Le tribunal révolutionnaire : Pendant ce temps
à Strasbourg, le tribunal criminel aussi avait vu ses pouvoirs
augmentés par
peur de rébellions dans la population devant l’invasion. Ce
tribunal était
devenu le tribunal révolutionnaire aux pouvoirs
illimités. C’était justement
l’outil idéal dont avait besoin Saint-Just pour
implémenter sa politique de
terreur. Dans ce tribunal révolutionnaire, un certain Taffin fut
nommé
président, Clavel et Wolf devinrent les juges et le
dorénavant célèbre Euloge
Schneider fut nommé accusateur public. Wolff avait quelque peu
étudié la
théologie protestante. La révolution l’avait fait maire
provisoire de
Furdenheim, juge au tribunal du district de Strasbourg et membre du
comité
départemental de surveillance. Dans son livre
« Wichtigste Epoche »,
il fait le portrait suivant de ce tribunal dont il serait juge: « D’après le début de la
Révolution
jamais aucun corps politique n’avait été constitué
aussi mal que cette
commission… [ ]
« Le
31
octobre
Taffin se rendit auprès des commissaires
extraordinaires. Dès que
Saint-Just l’aperçut :
- Eh bien combien de têtes ? - Mais balbutia le ci-devant chanoine, la commission ne siège que depuis deux fois 24 heures ; elle s’est efforcée de relever le cours des assignats et espère que sous peu le papier national… - Quoi ? … que me chantez-vous là ?... est-ce que vous êtes là pour vous occuper du papier ? Non ! mais pour exterminer les traitres, dont ce département fourmille ! Ainsi en fonction depuis deux fois 24h, vous n’avez pas fait sauter déjà deux douzaines de têtes ! Dis bien aux membres de ta commission que s’ils ne veulent pas prendre des têtes, je prendrai la leurs, moi, et avant peu !... Peu après se présenta Schramm, de la commission militaire.
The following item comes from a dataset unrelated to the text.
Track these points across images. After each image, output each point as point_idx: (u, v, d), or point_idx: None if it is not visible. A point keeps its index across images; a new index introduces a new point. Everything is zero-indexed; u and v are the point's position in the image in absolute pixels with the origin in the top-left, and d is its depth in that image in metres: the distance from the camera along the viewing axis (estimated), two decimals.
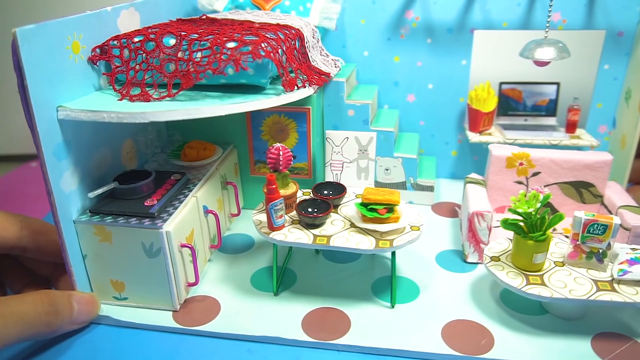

Même question : réponse à peu près semblable. - Nous avons condamné quelques individus à l’emprisonnement, quelques autres à la déportation… - La déportation ! … L’emprisonnement ! est-ce votre affaire cela ?... Fusillez ! … Fusiller ! » « Depuis qu’elle était dressée, cette bienfaisante machine, les aristocrates, les feuillants, les agioteurs, les usuriers, les accapareurs, tous les ennemis du peuple, depuis le banquier jusqu’au mitron, depuis la laitière jusqu’au boucher à la trogne fleurie, tous étaient entrés en danse. Ils sautaient, tournaient, gambadaient et se trémoussaient que c’était plaisir de les voir et pour finir ils faisaient une respectueuse révérence au grand taille-choux. »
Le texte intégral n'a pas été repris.